TO DO: Reproduce exactly, from the data that follows, the line with "right shoulder: (125, 212)", the line with "left back paw: (38, 253)", and every line that lies between them.

(Dataset entries)
────────────────────────────────────────

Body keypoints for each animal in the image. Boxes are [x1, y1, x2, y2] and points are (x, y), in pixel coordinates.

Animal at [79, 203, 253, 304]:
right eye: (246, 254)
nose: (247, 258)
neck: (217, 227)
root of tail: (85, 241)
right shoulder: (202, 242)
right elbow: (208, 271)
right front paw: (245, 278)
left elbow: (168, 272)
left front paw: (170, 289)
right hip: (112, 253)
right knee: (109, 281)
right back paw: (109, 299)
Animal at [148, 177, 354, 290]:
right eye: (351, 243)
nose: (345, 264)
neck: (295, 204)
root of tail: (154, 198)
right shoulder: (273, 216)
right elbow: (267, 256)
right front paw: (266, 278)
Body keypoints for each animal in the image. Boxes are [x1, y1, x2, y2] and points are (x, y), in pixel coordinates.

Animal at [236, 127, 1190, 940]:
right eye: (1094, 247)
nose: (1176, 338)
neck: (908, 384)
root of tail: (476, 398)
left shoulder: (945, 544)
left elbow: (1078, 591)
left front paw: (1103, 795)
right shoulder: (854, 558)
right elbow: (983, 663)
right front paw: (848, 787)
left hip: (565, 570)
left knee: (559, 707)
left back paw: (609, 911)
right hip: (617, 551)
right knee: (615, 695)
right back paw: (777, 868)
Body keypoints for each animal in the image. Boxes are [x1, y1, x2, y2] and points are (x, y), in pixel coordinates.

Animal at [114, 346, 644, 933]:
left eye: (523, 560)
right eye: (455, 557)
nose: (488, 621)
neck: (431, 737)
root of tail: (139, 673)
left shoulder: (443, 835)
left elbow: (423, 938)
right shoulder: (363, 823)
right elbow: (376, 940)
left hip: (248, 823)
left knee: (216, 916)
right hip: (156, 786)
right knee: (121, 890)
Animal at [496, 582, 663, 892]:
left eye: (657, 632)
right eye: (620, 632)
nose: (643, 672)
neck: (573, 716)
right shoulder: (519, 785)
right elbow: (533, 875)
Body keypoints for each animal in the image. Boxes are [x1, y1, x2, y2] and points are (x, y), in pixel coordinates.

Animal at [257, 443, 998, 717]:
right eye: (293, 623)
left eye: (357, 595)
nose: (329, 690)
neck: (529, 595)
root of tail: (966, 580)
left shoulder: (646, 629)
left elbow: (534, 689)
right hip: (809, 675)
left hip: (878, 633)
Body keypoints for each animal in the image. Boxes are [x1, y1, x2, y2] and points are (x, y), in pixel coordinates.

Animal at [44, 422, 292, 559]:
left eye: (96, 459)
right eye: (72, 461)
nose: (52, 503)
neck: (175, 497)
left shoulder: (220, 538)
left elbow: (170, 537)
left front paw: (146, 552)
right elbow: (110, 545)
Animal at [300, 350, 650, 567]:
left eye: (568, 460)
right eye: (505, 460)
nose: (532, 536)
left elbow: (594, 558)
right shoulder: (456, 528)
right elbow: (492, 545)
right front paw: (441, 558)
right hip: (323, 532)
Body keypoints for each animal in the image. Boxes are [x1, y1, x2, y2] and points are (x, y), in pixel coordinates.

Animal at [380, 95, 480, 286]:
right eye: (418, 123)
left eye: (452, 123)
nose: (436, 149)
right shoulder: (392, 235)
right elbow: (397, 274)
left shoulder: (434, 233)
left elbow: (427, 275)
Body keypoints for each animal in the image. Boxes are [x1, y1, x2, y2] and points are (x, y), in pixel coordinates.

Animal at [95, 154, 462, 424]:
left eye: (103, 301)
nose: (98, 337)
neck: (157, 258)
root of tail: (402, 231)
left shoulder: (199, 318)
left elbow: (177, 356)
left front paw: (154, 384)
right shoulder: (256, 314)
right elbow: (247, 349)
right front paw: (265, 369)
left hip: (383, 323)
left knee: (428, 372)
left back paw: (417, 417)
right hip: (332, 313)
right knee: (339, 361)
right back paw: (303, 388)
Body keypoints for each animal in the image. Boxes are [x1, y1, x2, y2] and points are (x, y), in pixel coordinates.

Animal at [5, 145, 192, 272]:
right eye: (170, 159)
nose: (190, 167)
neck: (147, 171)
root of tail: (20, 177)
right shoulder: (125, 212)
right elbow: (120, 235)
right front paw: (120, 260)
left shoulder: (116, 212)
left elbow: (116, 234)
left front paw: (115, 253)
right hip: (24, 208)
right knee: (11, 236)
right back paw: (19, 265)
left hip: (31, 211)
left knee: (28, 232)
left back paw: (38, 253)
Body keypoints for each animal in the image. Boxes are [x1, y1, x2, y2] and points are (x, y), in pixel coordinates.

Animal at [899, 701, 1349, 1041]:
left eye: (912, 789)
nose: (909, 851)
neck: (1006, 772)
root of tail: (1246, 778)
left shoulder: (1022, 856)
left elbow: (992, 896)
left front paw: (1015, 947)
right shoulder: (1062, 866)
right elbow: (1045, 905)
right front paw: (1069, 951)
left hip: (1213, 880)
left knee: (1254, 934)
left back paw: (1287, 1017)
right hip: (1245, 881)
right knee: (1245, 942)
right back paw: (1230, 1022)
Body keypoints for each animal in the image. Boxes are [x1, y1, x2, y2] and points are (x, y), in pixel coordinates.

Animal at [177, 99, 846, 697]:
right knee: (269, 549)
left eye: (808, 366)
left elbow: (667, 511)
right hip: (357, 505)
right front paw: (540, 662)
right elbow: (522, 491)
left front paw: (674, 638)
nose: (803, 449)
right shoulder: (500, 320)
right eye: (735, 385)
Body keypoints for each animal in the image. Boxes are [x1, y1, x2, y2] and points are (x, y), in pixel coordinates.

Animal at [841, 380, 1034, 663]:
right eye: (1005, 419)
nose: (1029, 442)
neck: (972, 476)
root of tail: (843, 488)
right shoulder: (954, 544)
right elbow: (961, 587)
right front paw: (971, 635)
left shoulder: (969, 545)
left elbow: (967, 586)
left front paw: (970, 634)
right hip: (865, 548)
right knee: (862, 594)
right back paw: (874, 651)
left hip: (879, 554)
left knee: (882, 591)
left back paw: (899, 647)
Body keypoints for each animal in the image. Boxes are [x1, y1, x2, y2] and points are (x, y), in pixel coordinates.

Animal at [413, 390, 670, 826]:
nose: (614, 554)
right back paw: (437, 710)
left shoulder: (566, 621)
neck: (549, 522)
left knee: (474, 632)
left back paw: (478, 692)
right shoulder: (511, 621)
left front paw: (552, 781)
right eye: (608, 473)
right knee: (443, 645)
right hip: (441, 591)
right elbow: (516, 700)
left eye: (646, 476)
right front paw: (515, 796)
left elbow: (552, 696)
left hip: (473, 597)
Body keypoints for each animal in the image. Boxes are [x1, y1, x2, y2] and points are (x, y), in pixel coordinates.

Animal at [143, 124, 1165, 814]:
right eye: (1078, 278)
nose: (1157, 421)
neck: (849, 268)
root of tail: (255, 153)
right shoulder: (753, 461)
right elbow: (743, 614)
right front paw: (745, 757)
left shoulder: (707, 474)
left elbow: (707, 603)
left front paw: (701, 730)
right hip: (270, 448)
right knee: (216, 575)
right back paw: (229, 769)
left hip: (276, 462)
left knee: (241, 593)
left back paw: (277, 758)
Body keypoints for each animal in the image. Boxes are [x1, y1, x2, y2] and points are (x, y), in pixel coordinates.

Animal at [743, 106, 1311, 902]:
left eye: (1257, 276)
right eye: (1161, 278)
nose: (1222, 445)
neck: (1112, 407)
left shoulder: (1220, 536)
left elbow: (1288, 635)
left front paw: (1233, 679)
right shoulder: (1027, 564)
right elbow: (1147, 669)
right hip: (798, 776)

────────────────────────────────────────

TASK RESULT:
right shoulder: (125, 212)
right elbow: (120, 235)
right front paw: (120, 260)
left shoulder: (116, 212)
left elbow: (116, 234)
left front paw: (115, 253)
right hip: (24, 208)
right knee: (11, 236)
right back paw: (19, 265)
left hip: (31, 211)
left knee: (28, 232)
left back paw: (38, 253)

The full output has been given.